Dataset entries
▶
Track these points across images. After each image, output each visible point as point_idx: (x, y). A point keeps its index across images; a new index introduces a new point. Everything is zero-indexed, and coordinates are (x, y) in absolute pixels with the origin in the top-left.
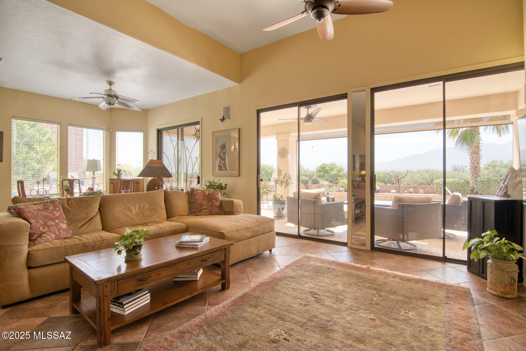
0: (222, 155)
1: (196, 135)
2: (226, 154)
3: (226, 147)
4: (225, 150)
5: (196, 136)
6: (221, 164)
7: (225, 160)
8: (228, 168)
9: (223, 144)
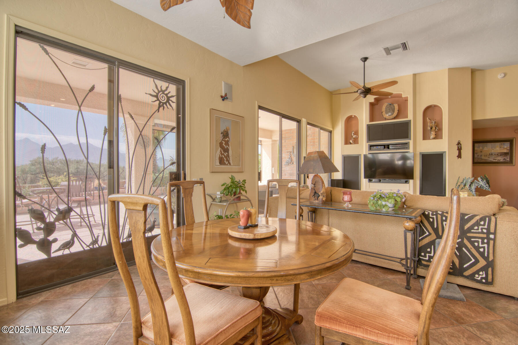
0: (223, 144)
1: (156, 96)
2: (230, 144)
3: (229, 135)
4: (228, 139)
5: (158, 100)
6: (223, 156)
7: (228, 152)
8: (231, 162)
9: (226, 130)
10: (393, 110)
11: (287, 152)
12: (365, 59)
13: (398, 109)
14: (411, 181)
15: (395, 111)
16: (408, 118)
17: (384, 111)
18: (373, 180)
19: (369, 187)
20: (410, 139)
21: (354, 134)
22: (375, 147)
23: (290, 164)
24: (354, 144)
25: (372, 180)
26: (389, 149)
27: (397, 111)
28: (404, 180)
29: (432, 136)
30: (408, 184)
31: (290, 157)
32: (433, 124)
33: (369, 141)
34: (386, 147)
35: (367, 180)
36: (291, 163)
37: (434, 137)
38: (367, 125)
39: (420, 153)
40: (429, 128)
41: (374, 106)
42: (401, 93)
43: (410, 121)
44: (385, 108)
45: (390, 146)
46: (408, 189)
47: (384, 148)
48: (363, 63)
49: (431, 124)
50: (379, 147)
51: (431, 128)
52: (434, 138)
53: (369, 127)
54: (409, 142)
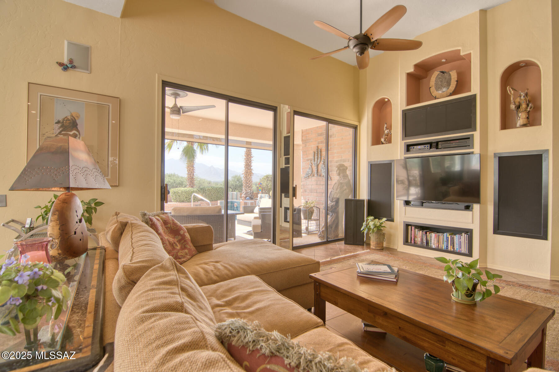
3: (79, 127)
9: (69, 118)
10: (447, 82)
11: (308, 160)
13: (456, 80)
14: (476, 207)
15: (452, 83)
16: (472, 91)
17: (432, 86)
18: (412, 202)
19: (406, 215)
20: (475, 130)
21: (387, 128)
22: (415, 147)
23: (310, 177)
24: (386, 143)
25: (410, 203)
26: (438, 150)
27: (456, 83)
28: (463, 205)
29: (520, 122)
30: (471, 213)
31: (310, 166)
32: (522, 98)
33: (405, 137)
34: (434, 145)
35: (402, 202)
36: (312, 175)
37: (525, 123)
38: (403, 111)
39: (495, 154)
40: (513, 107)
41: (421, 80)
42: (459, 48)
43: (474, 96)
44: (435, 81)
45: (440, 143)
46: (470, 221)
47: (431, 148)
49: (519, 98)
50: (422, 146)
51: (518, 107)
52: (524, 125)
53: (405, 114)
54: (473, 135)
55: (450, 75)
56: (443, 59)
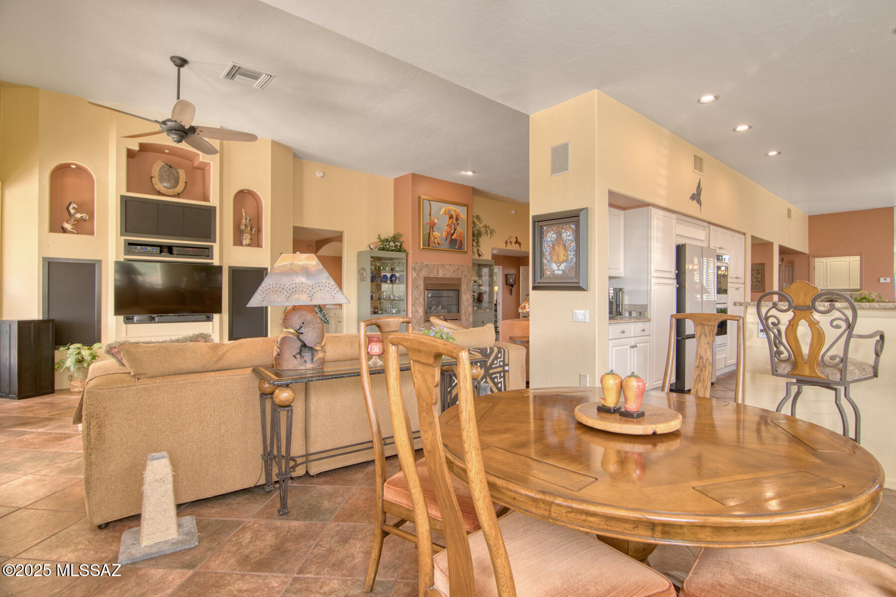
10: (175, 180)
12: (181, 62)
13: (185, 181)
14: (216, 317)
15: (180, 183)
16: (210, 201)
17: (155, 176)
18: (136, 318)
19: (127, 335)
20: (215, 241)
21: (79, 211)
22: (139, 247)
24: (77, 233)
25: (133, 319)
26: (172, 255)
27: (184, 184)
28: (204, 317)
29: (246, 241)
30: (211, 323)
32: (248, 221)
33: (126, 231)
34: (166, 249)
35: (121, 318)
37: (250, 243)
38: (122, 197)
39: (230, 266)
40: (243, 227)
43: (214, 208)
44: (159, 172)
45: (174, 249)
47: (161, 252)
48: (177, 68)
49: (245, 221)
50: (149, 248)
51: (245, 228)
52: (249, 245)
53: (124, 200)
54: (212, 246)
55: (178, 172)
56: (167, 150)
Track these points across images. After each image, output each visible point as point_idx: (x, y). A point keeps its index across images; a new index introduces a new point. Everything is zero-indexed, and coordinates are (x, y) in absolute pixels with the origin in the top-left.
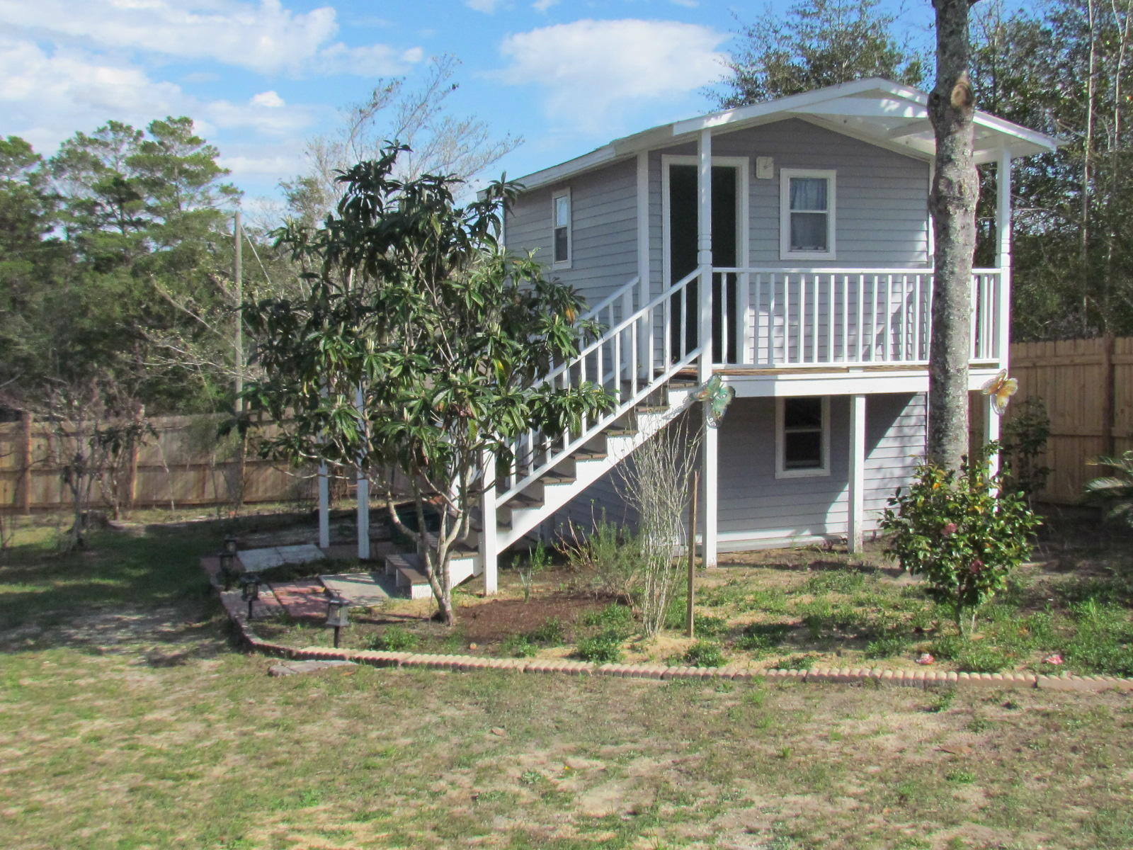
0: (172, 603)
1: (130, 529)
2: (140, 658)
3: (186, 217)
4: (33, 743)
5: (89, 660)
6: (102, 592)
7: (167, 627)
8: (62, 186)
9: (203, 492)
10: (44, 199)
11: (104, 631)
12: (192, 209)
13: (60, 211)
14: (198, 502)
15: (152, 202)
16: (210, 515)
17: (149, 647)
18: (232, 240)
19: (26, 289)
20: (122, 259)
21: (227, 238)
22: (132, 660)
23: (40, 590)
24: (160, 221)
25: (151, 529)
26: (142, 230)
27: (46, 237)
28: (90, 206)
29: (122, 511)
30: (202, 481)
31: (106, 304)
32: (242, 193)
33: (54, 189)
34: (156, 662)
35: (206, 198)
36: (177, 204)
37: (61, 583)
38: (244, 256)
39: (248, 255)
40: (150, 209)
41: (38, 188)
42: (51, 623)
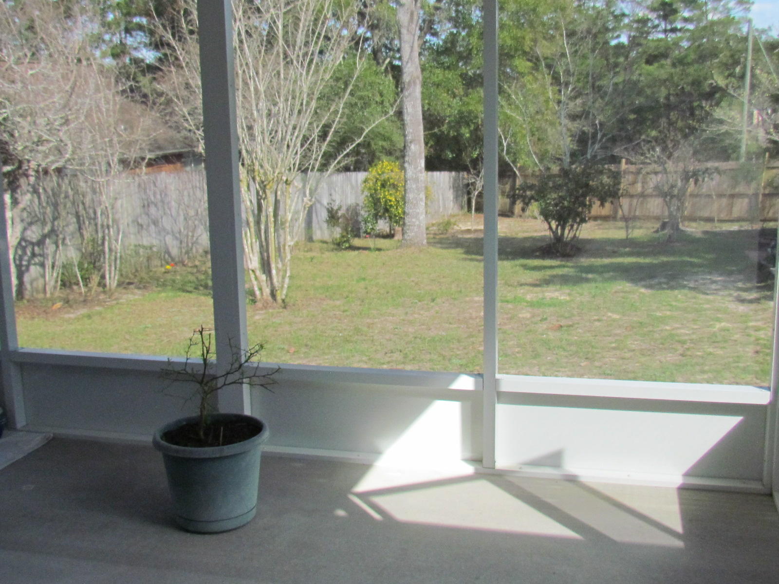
◀
EXERCISE DESCRIPTION:
What are the lines above, starting at the one with "10: (44, 199)" and ending at the one with "36: (177, 204)"? Give them again exactly, and only them.

EXERCISE OUTPUT:
10: (44, 199)
11: (104, 631)
12: (192, 209)
13: (60, 211)
14: (198, 502)
15: (152, 202)
16: (210, 515)
17: (149, 647)
18: (232, 240)
19: (26, 289)
20: (122, 259)
21: (227, 238)
22: (132, 660)
23: (40, 590)
24: (160, 221)
25: (151, 529)
26: (142, 230)
27: (46, 237)
28: (90, 206)
29: (122, 511)
30: (202, 481)
31: (106, 304)
32: (242, 193)
33: (54, 189)
34: (156, 662)
35: (206, 198)
36: (177, 204)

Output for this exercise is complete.